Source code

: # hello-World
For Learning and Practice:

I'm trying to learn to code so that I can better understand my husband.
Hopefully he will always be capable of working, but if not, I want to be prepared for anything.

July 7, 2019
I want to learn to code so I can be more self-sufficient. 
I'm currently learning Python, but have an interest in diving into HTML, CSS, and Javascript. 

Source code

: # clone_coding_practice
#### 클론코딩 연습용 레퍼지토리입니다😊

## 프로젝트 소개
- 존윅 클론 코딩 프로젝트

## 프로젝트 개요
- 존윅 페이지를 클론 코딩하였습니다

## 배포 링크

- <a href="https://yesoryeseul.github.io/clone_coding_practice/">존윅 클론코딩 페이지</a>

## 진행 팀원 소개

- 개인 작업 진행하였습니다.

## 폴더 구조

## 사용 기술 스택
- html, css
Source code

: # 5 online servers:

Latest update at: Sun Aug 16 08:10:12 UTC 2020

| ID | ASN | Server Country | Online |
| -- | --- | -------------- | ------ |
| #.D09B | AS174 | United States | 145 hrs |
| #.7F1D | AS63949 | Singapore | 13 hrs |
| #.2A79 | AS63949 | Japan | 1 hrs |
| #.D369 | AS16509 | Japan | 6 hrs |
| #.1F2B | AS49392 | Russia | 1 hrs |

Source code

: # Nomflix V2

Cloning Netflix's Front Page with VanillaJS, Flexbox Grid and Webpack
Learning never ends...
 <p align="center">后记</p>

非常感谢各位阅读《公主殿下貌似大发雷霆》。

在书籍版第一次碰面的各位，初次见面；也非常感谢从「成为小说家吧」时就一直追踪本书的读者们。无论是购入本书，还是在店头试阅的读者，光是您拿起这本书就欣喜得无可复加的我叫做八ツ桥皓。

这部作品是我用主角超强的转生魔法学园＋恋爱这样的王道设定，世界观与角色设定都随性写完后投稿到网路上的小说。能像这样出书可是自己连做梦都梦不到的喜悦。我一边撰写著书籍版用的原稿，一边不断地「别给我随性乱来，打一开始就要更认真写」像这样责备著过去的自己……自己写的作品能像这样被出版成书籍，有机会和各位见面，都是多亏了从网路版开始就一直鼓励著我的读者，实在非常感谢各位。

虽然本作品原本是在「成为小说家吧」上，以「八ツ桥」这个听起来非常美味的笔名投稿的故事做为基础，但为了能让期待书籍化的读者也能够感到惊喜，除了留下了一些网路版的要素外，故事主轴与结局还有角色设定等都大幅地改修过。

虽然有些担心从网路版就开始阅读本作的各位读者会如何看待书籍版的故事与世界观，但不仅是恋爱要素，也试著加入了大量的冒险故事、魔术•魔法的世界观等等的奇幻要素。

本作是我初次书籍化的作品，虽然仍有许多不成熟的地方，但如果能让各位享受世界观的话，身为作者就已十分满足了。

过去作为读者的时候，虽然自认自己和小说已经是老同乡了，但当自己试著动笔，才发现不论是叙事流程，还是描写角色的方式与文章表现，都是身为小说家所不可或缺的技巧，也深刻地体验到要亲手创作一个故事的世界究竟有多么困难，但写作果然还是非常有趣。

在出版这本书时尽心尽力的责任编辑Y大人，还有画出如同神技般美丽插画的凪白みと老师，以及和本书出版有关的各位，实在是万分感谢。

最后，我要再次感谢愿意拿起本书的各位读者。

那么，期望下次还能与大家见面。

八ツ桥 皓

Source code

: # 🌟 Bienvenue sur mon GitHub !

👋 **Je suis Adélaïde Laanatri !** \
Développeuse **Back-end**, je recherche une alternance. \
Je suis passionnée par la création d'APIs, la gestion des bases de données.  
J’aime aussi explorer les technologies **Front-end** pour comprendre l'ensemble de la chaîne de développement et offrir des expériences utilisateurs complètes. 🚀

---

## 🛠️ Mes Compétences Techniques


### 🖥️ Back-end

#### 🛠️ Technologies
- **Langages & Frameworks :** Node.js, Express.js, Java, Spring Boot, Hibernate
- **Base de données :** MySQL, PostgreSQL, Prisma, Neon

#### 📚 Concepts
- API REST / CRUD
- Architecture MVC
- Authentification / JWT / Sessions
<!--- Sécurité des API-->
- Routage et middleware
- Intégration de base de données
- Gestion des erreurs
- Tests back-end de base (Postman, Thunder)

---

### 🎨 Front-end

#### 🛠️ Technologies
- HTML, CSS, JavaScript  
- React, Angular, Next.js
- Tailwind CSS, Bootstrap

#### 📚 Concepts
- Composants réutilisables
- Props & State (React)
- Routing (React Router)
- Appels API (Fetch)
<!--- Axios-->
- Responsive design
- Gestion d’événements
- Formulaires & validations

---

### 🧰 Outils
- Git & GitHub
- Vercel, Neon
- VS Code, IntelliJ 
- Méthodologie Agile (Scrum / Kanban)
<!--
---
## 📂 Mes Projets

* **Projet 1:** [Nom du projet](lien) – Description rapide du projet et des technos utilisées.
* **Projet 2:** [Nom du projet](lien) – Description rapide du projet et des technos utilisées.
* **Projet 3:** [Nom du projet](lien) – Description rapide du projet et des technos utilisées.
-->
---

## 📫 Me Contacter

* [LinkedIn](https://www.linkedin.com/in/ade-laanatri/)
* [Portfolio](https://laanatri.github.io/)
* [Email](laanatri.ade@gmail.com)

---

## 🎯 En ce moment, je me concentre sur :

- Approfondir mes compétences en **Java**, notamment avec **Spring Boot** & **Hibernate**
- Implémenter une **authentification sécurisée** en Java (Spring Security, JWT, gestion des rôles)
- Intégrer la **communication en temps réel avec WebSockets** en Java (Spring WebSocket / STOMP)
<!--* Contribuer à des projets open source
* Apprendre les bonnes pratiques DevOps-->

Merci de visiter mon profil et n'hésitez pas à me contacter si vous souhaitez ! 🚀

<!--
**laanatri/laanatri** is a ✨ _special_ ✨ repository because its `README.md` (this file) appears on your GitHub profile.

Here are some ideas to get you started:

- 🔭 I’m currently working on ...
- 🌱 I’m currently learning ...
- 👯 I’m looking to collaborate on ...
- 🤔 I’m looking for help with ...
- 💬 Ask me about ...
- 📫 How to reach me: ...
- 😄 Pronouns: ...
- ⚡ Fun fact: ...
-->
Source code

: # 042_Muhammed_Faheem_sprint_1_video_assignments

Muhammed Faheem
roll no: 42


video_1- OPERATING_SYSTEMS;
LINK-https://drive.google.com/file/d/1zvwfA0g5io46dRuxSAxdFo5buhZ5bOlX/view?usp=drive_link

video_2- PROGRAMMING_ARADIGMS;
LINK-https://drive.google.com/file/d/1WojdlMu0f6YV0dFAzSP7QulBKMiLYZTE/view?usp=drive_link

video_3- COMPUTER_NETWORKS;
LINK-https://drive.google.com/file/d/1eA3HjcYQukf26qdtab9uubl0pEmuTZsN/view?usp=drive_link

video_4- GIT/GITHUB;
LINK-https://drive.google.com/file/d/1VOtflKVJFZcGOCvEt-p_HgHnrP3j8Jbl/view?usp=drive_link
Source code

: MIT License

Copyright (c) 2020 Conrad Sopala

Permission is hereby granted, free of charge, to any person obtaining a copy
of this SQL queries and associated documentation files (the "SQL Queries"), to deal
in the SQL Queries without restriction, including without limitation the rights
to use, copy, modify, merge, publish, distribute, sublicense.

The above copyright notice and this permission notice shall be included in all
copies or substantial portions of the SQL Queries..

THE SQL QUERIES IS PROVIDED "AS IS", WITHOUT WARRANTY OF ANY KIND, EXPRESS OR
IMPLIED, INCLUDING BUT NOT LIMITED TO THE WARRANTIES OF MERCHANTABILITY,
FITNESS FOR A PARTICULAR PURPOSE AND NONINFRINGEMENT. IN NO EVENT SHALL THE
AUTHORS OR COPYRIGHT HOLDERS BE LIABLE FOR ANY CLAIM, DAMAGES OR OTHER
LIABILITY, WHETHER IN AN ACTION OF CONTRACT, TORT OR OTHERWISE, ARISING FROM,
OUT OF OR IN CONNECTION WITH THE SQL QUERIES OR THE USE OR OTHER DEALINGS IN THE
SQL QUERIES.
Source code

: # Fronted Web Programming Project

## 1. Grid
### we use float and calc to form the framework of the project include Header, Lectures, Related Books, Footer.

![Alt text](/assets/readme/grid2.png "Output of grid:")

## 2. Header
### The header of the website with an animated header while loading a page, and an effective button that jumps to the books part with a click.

_Assignment:_
Transcribe everything from the beginning of the data down to and including the line containing "- 개인 작업 진행하였습니다.", without any alteration.

_Result below:_
Source code

: # hello-World
For Learning and Practice:

I'm trying to learn to code so that I can better understand my husband.
Hopefully he will always be capable of working, but if not, I want to be prepared for anything.

July 7, 2019
I want to learn to code so I can be more self-sufficient. 
I'm currently learning Python, but have an interest in diving into HTML, CSS, and Javascript. 

Source code

: # clone_coding_practice
#### 클론코딩 연습용 레퍼지토리입니다😊

## 프로젝트 소개
- 존윅 클론 코딩 프로젝트

## 프로젝트 개요
- 존윅 페이지를 클론 코딩하였습니다

## 배포 링크

- <a href="https://yesoryeseul.github.io/clone_coding_practice/">존윅 클론코딩 페이지</a>

## 진행 팀원 소개

- 개인 작업 진행하였습니다.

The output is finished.